RACISME EN OCCIDENT ET
EN FRANCE.
La domination est,
pour moi, l’une des choses les plus haïssables qui soient au monde. Et, plus
encore, l’exaltation, le sentiment (mégalomaniaque) de « gloire », de
« grandeur » qu’elle confère – ou est censée conférer – à certaines
personnes ou à certains peuples.
Les
« stronger » et les « more stronger », pour ma part, ne
m’impressionnent guère et (pire encore) ne m’intéressent que de façon fort modérée.
Tabous, pas plus
qu’incantations, que « langue de bois » (« républicaine » ou autre ) n’éliminent pas les problèmes.

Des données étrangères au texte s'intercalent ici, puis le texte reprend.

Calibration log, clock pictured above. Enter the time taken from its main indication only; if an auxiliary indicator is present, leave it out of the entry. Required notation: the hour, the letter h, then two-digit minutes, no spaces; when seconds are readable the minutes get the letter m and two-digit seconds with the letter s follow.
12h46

Plus un problème fait l’objet d’un tabou, plus c’est, souvent, le signe qu’il
est « saignant » comme une plaie mal refermée, menaçant comme un volcan encore actif qui se
contenterait seulement de dormir. Le problème des préjugés, idées reçues et des
formes de discrimination héritées d’ordres et hiérarchies coloniales
racialisantes ne sera pas, en France, je le pense, évacué par le refus de regarder bien en face l’Histoire parfois
obscure, honteuse (au regard des notions véhiculées par les Déclarations des
Droits de l’Homme) de cette nation. En tant qu’ex pays colonial, la France ne
peut être que « racialisante », au même titre que le Portugal,
l’Espagne, les Pays-Bas, le Royaume-Uni, les U.S.A, la plupart des pays
d’Amérique dite « latine » ou l’Île Maurice. La mondialisation
coloniale (du XVIe au XXe siècle) a profondément imprégné l’Europe (surtout
occidentale) et sa culture, les historiens l’ont démontré. Elle a même été
justifiée, d’abord par l’invention méprisante de « l’impie sauvage »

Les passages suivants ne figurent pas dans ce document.